Pursuing his interest in occultism, Crowley was initiated into the Hermetic Order of the Golden Dawn at its Isis-Urania Temple in London in 1898. Crowley soon befriended Second Order member Allan Bennett; together they studied magick and mysticism extensively. He also became the protege and ally of Mathers, the order’s autocratic leader, who lived in Paris, where he had opened the Golden Dawn’s Ahathöor Temple. However, in London, he alienated some leaders of the order, including the renowned Irish poet William Butler Yeats. They apparently objected to Crowley’s purported pornographic writings, blasphemy, and immoral lifestyle. When, in 1900, Crowley applied for admission the Second Order, the leadership of Isis-Urania turned him down. However, he soon travelled to Paris, where Mathers admitted him.

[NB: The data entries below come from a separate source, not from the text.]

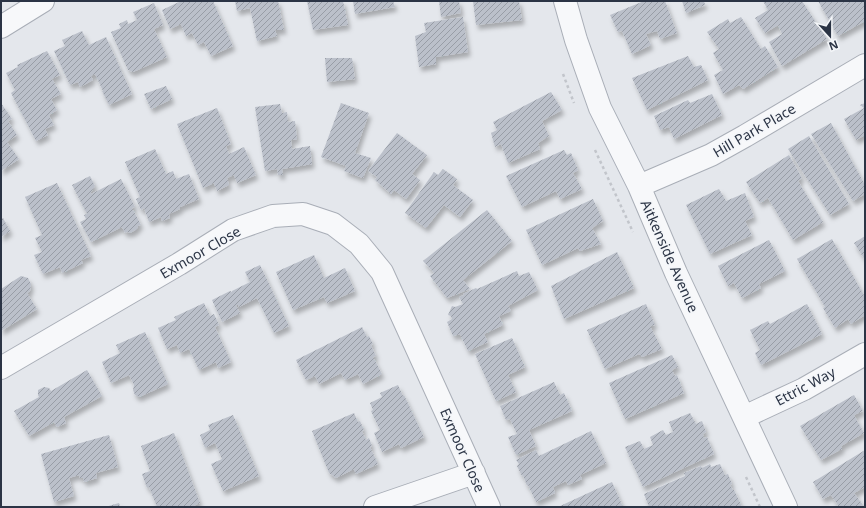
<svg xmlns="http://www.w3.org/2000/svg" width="866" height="508" viewBox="0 0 866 508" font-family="'Noto Sans',sans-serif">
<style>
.building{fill:url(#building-hatch);filter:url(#shadow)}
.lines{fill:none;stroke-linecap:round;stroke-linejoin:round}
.minor-casing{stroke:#a9aeb7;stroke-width:24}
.path{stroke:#c2c5cb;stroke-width:2.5;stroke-dasharray:3 3;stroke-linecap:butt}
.minor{stroke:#f7f8fa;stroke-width:22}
.labels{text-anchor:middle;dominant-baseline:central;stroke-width:3.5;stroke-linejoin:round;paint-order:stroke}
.street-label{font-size:14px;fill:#2b3445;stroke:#f4f6f9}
</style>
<defs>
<pattern id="building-hatch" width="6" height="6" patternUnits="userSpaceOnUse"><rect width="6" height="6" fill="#bbc0ca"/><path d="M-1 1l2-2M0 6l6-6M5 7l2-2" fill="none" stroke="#989da6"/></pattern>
<filter id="shadow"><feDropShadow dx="2.5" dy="4.5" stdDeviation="2" flood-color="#0004"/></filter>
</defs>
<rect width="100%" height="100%" fill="#e4e7ec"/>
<path class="building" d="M178,1h35l20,45 -22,10 -7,-14 -6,3 -6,-12 -6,3 -5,-12 -11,5 -8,-19 17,-8z
M235,1h43l6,29h-9l2,6 -20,5 -7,-33 -13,3z
M307,1h36l5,24 -35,5z
M353,1h40l2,6 -40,7z
M439,1h20l2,12 -20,4z
M473,1h46l3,19 -46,5z
M644,1h21l12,32 -17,6 -3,-8 -11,3 5,11 -19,9 -10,-23 -4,1 -8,-17z
M682,1h22l1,4 -19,8z
M763,1h39l25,38 -45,27 -13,-24 13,-8 -4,-9 -13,8 -10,-15 13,-8z
M818,1h47l-1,4 1,16 -27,15z
M154,3l9,22 -9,4 13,28 -34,15 -5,-2 -17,-38 10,-4 -2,-4 8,-4 1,4 9,-4 -4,-8z
M463,17l5,35 -32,5v7l-17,3 -4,-31 11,-4 -2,-9z
M741,17l20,32 4,-3 13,21 -35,22 -4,-4 -16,9 -9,-19 9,-5 -10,-17 6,-4 -12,-17 21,-13 2,4z
M82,31l7,14 17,-8 26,57 -23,11 -7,-14h1l-8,-17 -4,2 2,4 -13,7 -2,-5 -8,3 -16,-34 11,-5 -3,-6z
M47,51l13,24 -8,4 9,15 -10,5 6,11 -8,5 5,10 -9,4 3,6 -12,6 -25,-48 4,-3 -9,-17 12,-6 -1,-2z
M688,56l6,11 7,-2 7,15 -61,30 -15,-32z
M325,58h27l3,21 -28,3z
M166,86l6,13 -21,10 -7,-15z
M551,92l11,18 -20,11 7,15 -11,7 2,6 -32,14 -7,-19 -6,3 -4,-14 6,-3 -4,-8z
M712,94l10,21 -48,24 -5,-12 -9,3 -6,-14 34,-16 2,3z
M1,103l11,16 -4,2 9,14 -10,7 12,17 -18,12z
M341,103l28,10 -14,40 16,5 -8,20 -19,-7 2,-5 -25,-9z
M865,103v32l-9,5 -12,-21 20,-11 -4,-3z
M280,104l2,9 5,-1 1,10 7,-1 2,18 -6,1 1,9 18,-3 2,18 -30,5 1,6h-5l-1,-6 -12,2 -10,-64z
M217,108l14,36 -5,2 3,8 15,-7 12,28 -19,8 -3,-8 -7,3 2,7 -12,6 -3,-8 -11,5 -26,-64z
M831,123l34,62v9l-12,7 -42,-67z
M397,133l30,22 -15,19 8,6 -14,19 -12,-9 -3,4 -16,-14 2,-3 -9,-6z
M809,136l40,68 -19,11 -42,-66z
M155,149l11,25 7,-3 3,8 13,-5 10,25 -19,8v2l-11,5 1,4 -8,3 -1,-4 -12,5 -5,-14 -3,2 -5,-11 4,-2 -15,-35z
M564,150l3,5 4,-2 7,17 -5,3 9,16 -22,10 -4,-8 -34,16 -16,-31z
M789,155l13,23 -4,3 25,41 -30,18 -25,-42 -8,5 -14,-21z
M443,169l14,10 -4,6 20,15 -13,17 -16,-12 -18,23 -21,-15 29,-41 4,3z
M90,176l5,10 -4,6v2l30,-15 14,28 -3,1 9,17 -3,1 -1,3 -7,4 -3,-1 -2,1 -3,-6 -31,15 -11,-20 6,-3 -2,-4 3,-1 -15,-29z
M57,183l34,73 -10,4 2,3 -21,10 -2,-6 -17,7 -9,-19 8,-3 -7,-14 7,-3 -17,-38z
M719,189l7,12 19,-8 9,24 -9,4 7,14 -42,19 -24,-49z
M593,199l10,22 -11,7 9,16 -21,7 -2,-3 -36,17 -16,-35z
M487,210l25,31 -49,39 7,9 -23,9 -17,-22 4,-3 -11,-12z
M3,218l7,13 -9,6v-18z
M865,236v24l-11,-17z
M832,239l33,58v18l-14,9 -3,-5 -13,9 -12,-20 2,-1 -28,-48z
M769,240l16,31 -26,13 2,4 -19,10 -8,-15 -6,3 -10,-20z
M617,252l17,36 -70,31 -13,-33z
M314,255l10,23 21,-10 10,23 -28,12 -3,-6 -31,13 -17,-38z
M260,265l29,61 -15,7 -17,-35 -18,9 -1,-2h-2l4,8 -18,9 -10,-22 18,-9 2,1v-1l18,-9 -5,-10z
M517,271l2,5 10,-4 9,18 -30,16 3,5 -12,5 4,9 -19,9 4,8 -20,9 -8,-17 -7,2 -6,-14 5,-3 -1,-3 -3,-1 4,-9 3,1 8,-3 -4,-7 5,-2 -1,-1 13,-6 1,1z
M21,276l7,2 3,6 -1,7 -3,2 10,16 -36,22v-42z
M204,303l6,13 4,-2 5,11 -4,2 16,35 -13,6 -2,-6 -17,8 -10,-21 -9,4 -3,-8 -10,4 -9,-21 18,-8 -2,-3z
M646,304l9,21 -5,1 12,23 -20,8 -3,-3 -34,15 -18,-39z
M807,304l15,30 -61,31 -6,-12 5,-3 -10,-20 18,-9 2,3z
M362,327l5,10 2,-1 4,8 -2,1 5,11 -3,1 9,17 -19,10 -5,-10 -13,6 -4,-7 -22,11 -4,-8 -9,4 -10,-20z
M145,332l23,52 -29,13 -4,-2 -2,-5 1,-5 -5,-10 -18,8 -9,-21 18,-9 -4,-8z
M512,338l13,29 -17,8 8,17 -20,9 -21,-47z
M672,355l6,12 -6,3 3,6 2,-1 7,18 -59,26 -16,-36z
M87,370l15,26 -38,21 2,6 -9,4 -3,-5 -25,14 -15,-25 25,-14 -1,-2v-5l6,-3 5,1 2,3z
M554,382l6,13 4,-2 8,18 -43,19 7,16 -20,9 -8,-18 9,-3 -7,-15 -4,1 -6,-14z
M398,385l5,11 1,-1 20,42 -23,11 -2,-4 -17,8 -8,-19 6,-3 -9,-19 2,-1 -3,-7 12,-6 -2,-4z
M854,395l9,16 -9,4 10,18 -23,13 1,3 -21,11 -21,-34z
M354,413l4,9 2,-1 4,9 -2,1 4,9 3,-2 3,8 -2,1 8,17 -22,10 -2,-5 -18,9 -7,-5 -17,-42z
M690,413l6,11 6,-3 4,11 -3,2 1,4 3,-1 7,17 -71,33 -18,-40 15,-6 4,8 9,-4 -3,-8 13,-7 3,5 7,-3 -4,-10z
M233,415l26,61 -36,15 -12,-27 11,-5 -7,-16 -10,5 -5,-13 10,-5 -2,-5z
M591,431l15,32 -26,12 2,4 -14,6 -2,-4 -13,6 2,6 -19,9 -8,-17 -1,1 -4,-11 -1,1 -5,-10 2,-2 -3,-4 20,-10 3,6z
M174,433l26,70 -9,4h-34l-8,-20 -2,1 -5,-14 8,-3 -9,-25z
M109,435l9,32 -22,6 1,5 -13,4 -1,-4h-3l-1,-3 -10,3 5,18 -20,6 -13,-48z
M865,450v37l-11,6 9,12 -4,2h-20l-8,-12 -8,4 -10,-17z
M710,464l1,3 9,-3 5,11 3,-1 4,10 -2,1 3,5h1l8,17h-93l-5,-13 41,-18 -1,-3 17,-7 1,2z
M612,482l11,25h-65z
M119,503l1,4h-15z"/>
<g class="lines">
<defs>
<path id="minor" d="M565,1l11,39 24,68 39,78 37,87 110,234
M1,27l42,-26
M639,186l72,-31 34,-19 120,-71
M1,368l178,-104 54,-34 40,-14 30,-2 30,10 26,20 23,28 107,235
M744,417l60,-28 61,-35
M375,507l99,-34"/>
</defs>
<use href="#minor" class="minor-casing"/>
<path class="path" d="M563,74l11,29
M595,150l38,82
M746,477l14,30"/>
<use href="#minor" class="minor"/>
</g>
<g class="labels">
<g class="street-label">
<text transform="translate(754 130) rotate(-30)">Hill Park Place</text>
<text transform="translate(200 252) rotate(-30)">Exmoor Close</text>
<text transform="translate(670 256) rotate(66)">Aitkenside Avenue</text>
<text transform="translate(805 386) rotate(-28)">Ettric Way</text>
<text transform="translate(463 450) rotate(66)">Exmoor Close</text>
</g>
</g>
<rect width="866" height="508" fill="none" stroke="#2b3445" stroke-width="4"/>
<g transform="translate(830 36) rotate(159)" stroke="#f4f6f9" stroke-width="3" paint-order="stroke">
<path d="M0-3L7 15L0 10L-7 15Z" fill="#2b3445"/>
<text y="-6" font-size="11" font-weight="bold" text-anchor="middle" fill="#2b3445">N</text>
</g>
</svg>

Upon his return, the leadership of Isis-Urania, openly defying Mathers, refused to recognize his entry into the Second Order. Matters went from bad to worse. At Mathers’ request, Crowley attempted to seize property of Isis-Urania, including confidential documents and temple furnishings. When this failed, claiming ownership of the property, Crowley sued Isis-Urania, which in turn sued him. He soon realized that he would expose himself to significant risk and an ugly legal battle; therefore, he filed for voluntary dismissal. The fight ended in Crowley’s and Mathers’ defeats; ultimately the former departed from the Golden Dawn and the latter lost control of Isis-Urania.

Aleister Crowley died on Dec 1, 1947.